### BRIEF
Reproduce the passage on colorectal cancer gene expression from "Building upon prior" up to and including "medicine in CRC.".

### SELECTED PASSAGE
- - -

Building upon prior studies on spatial heterogeneity and biomarker discovery in CRC, our work adopts an integrative approach to better understand tumor biology. By aligning tumor location with molecular features, this study contributes to the development of more individualized therapeutic strategies and advances the application of precision medicine in CRC.

Results

Up-regulated and down-regulated differentially expressed genes (DEGs)

First, overall workflow of this study is depicted in Fig. 1. Next, according to this workflow, an expression matrix consisting of 133 genes was obtained after removing batch effects from the five data series. Among the 344 samples, seven groups were categorized based on their anatomical collection locations. Differential gene expression analysis revealed distinct sets of DEGs for each location. 29 DEGs were identified in sigmoid location (Fig. 2A), comprising 16 upregulated and 13 downregulated genes. From tumors in the ascending region, 27 DEGs were identified (Fig. 2B), with 15 genes upregulated and 12 downregulated. In the caecum area (Fig. 2C), 16 genes exhibited increased expression, while 15 genes displayed decreased expression, resulting in a total of 31 DEGs. In rectum cancer (Fig. 2D), 14 genes were overexpressed and 14 genes were under-expressed. In the transverse region, 32 DEGs were found (Fig. 2E), with 17 genes showing increased expression and 15 showing decreased expression. In the descending region (Fig. 2F), 15 genes had increased expression and 13 genes had decreased expression. The recto-sigmoid neoplasms yielded 30 DEGs (Fig. 2G), including 13 upregulated and 17 downregulated genes. Detailed records of all these DEGs are provided in Table 1.

- - -

(Saved data entries)
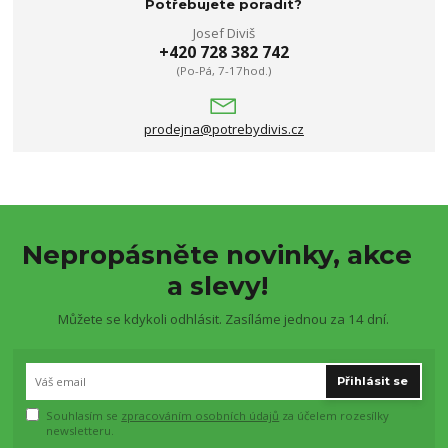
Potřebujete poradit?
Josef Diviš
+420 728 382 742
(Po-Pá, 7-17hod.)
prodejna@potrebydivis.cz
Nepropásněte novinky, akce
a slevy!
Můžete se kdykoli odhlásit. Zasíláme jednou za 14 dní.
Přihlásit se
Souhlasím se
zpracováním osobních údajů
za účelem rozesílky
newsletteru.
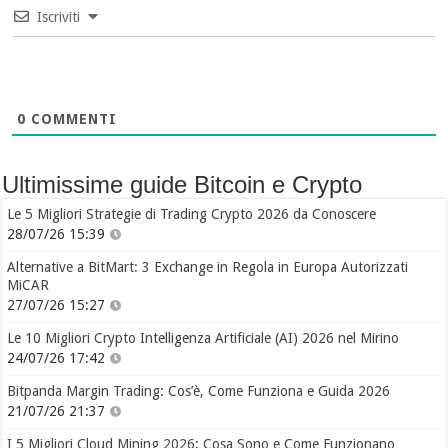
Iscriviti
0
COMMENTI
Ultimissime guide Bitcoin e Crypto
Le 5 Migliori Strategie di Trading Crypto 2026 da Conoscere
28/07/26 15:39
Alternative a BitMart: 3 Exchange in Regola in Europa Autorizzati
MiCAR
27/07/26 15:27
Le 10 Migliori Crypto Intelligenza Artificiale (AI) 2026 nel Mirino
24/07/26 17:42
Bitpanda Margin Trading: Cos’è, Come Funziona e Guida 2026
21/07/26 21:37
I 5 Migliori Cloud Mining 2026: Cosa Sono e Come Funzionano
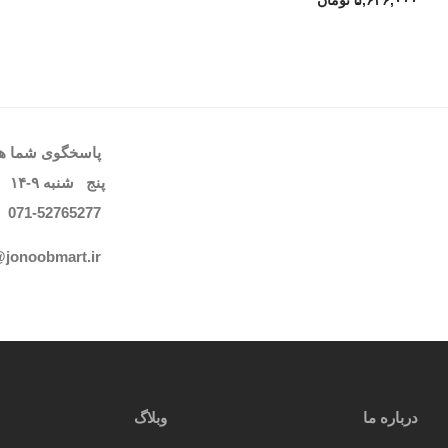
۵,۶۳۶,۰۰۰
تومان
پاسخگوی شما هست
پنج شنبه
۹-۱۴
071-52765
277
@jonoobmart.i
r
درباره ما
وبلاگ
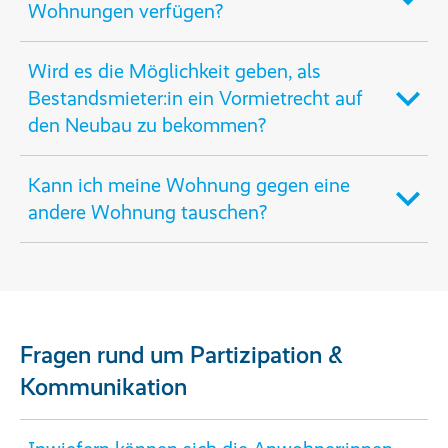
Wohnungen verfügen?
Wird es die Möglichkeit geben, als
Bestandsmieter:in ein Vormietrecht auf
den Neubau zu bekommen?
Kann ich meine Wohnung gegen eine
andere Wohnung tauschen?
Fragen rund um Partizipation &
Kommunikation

- - -

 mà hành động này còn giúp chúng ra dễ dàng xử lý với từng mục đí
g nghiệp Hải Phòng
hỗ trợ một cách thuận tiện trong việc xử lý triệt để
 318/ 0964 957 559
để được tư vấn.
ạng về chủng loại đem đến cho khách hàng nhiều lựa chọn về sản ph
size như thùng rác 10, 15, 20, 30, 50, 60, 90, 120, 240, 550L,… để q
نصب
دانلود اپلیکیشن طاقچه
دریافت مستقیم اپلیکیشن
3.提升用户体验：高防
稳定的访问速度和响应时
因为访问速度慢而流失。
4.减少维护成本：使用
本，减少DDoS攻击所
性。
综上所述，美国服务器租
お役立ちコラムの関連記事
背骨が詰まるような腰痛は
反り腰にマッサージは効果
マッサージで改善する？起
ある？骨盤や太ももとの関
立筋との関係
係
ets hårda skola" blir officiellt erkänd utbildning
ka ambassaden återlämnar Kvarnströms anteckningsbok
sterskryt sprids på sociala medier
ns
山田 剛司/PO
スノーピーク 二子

- - -

### WORKED SOLUTION
Building upon prior studies on spatial heterogeneity and biomarker discovery in CRC, our work adopts an integrative approach to better understand tumor biology. By aligning tumor location with molecular features, this study contributes to the development of more individualized therapeutic strategies and advances the application of precision medicine in CRC.